■ **RECORDS SHOWN**

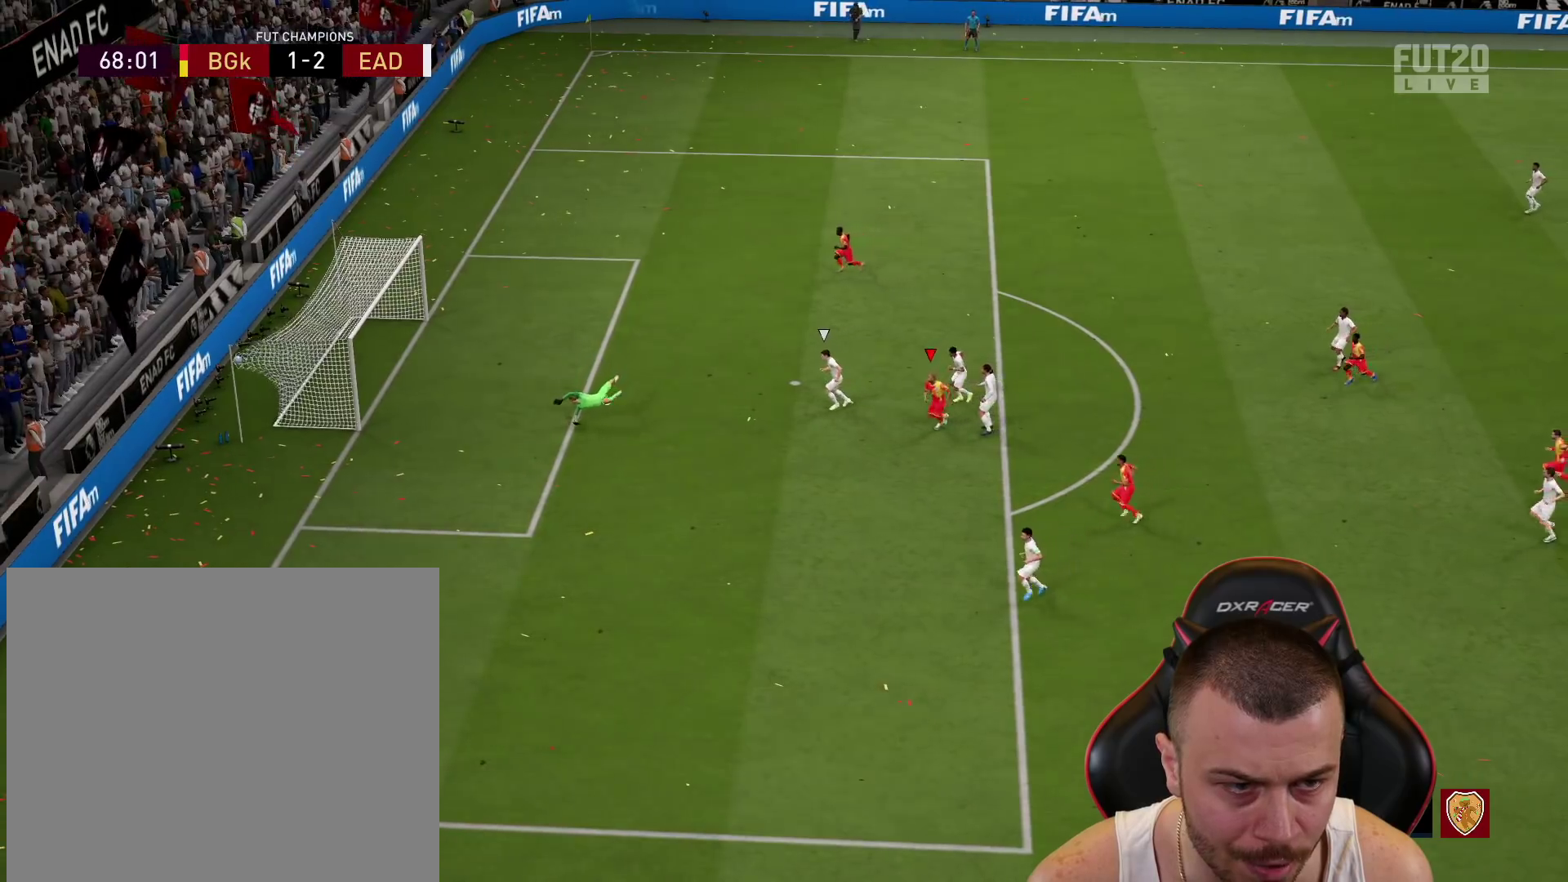
{"buttons": [], "left_stick": "center", "right_stick": "center", "events": [[50, "left_stick", "center"]]}
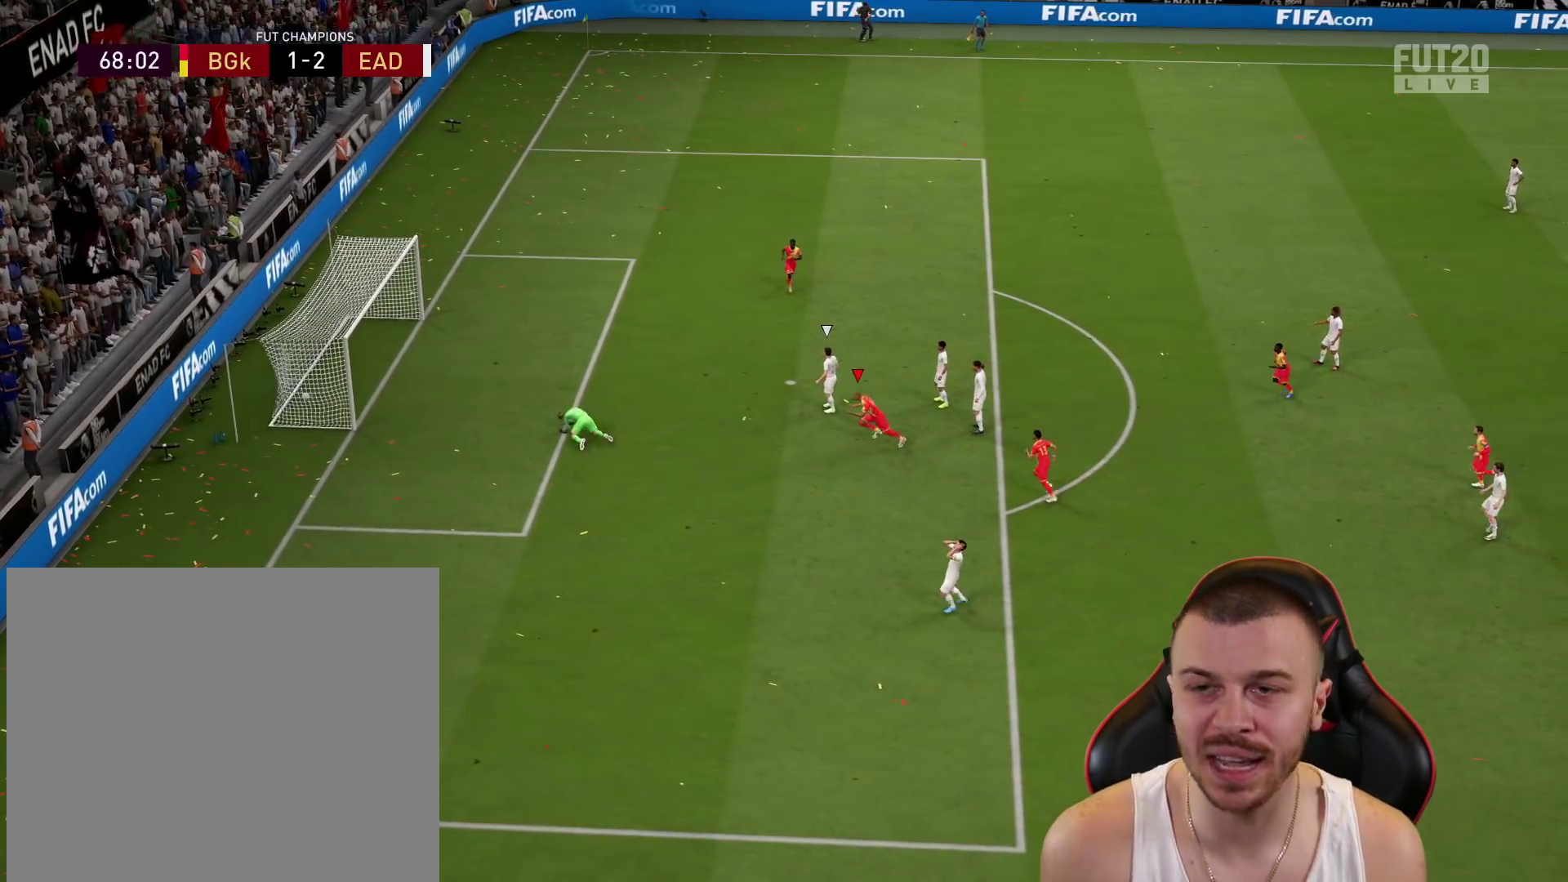
{"buttons": [], "left_stick": "center", "right_stick": "center", "events": []}
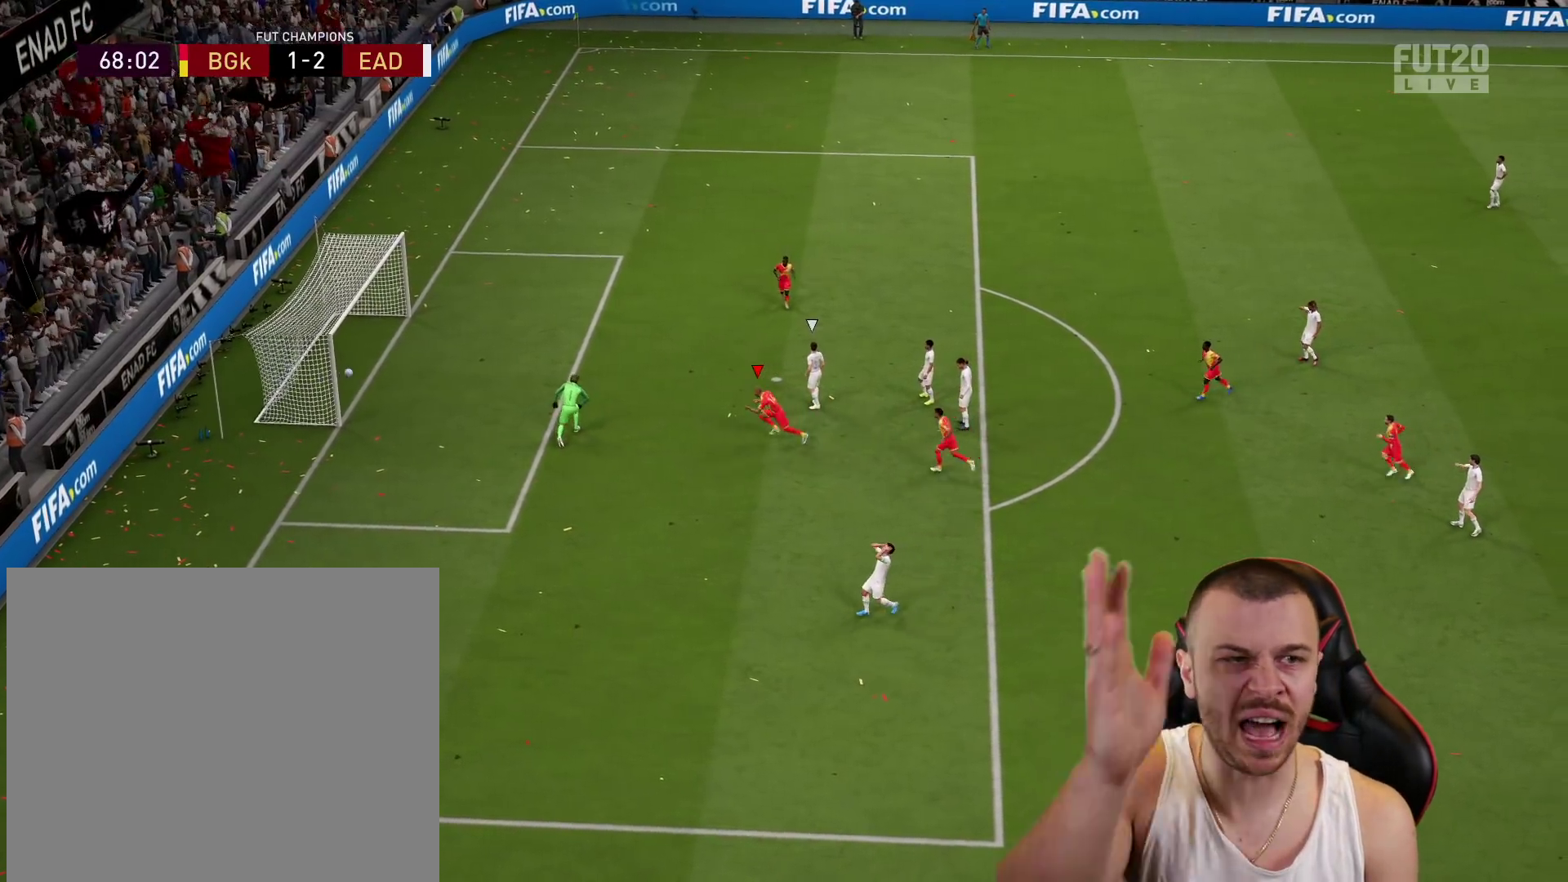
{"buttons": [], "left_stick": "center", "right_stick": "center", "events": []}
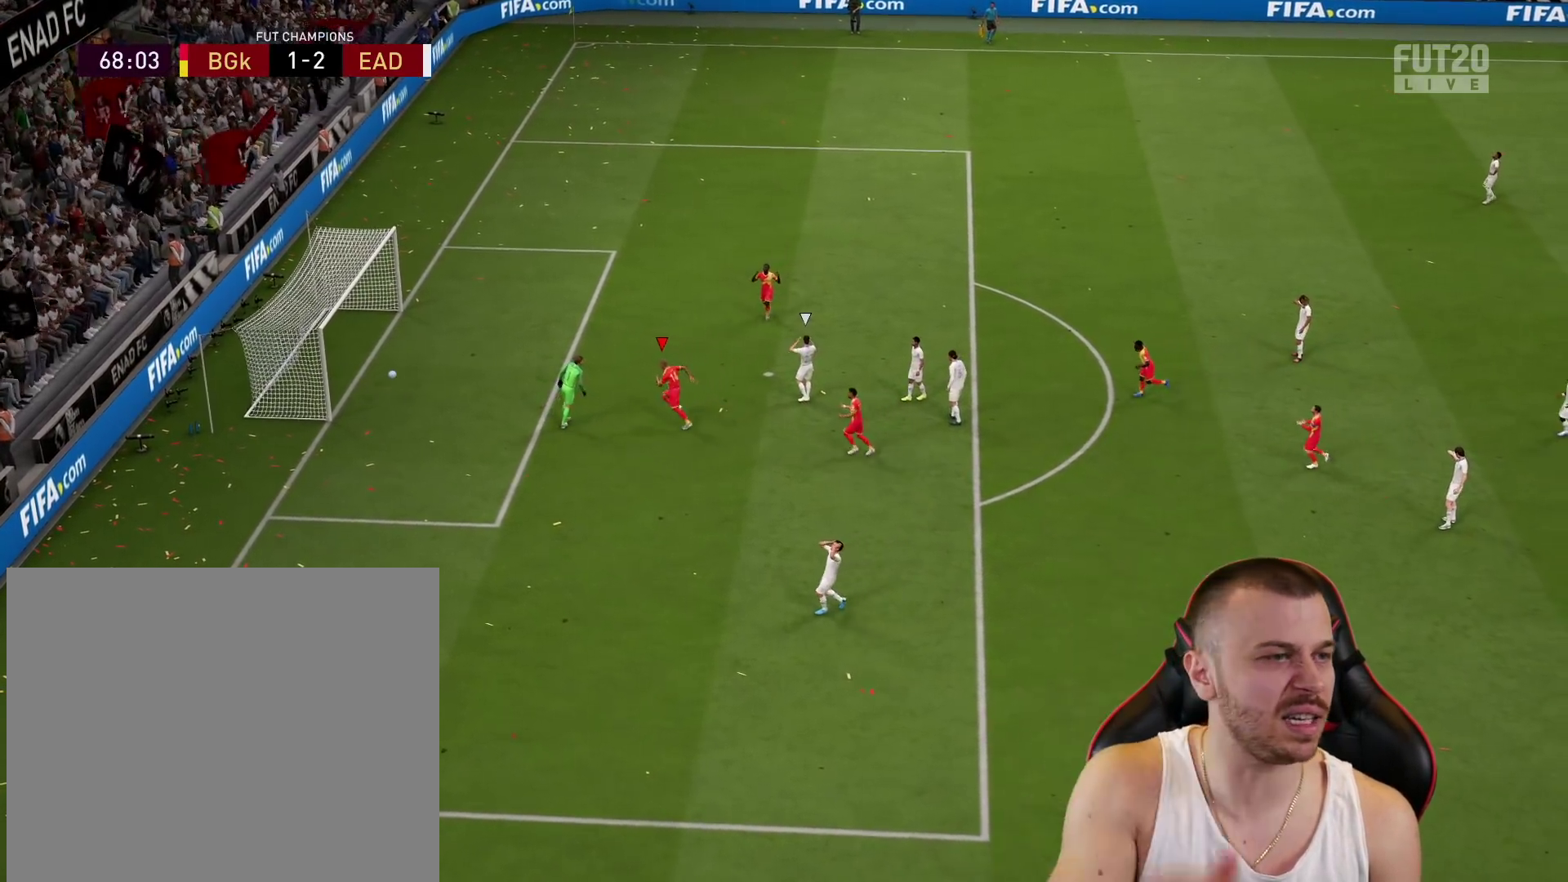
{"buttons": [], "left_stick": "center", "right_stick": "center", "events": [[300, "R2", "down"], [334, "CROSS", "down"], [334, "L1", "down"], [417, "CROSS", "up"], [434, "L1", "up"], [467, "R2", "up"]]}
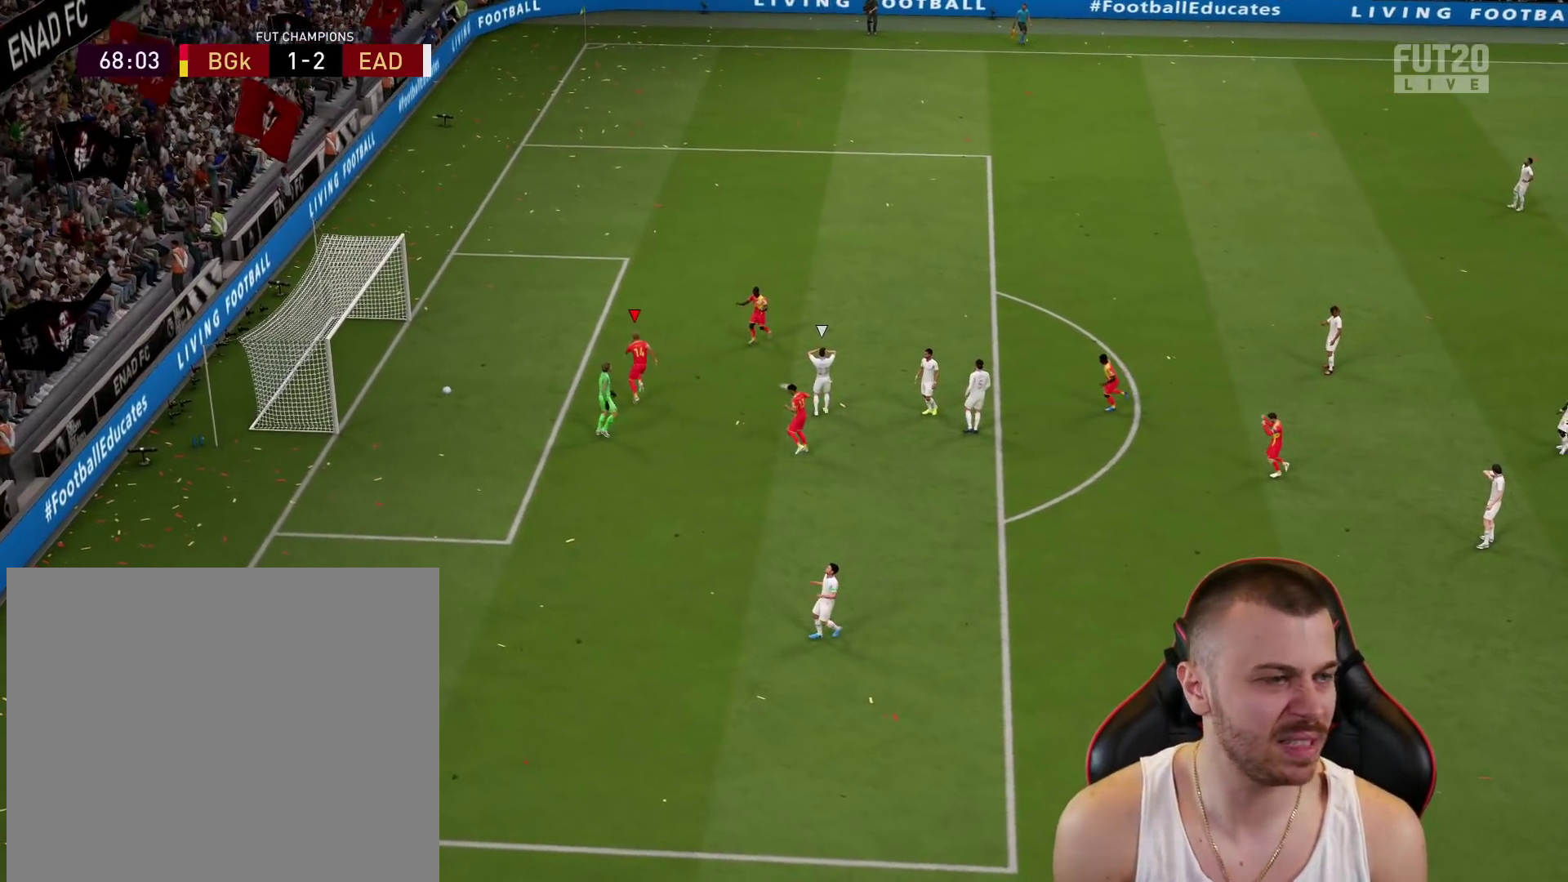
{"buttons": [], "left_stick": "center", "right_stick": "center", "events": []}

■ **THE PROBLEM**
With all pictures omitted, repeat every record above word for word.

■ **EXERCISE ANSWER**
{"buttons": [], "left_stick": "center", "right_stick": "center", "events": [[50, "left_stick", "center"]]}
{"buttons": [], "left_stick": "center", "right_stick": "center", "events": []}
{"buttons": [], "left_stick": "center", "right_stick": "center", "events": []}
{"buttons": [], "left_stick": "center", "right_stick": "center", "events": [[300, "R2", "down"], [334, "CROSS", "down"], [334, "L1", "down"], [417, "CROSS", "up"], [434, "L1", "up"], [467, "R2", "up"]]}
{"buttons": [], "left_stick": "center", "right_stick": "center", "events": []}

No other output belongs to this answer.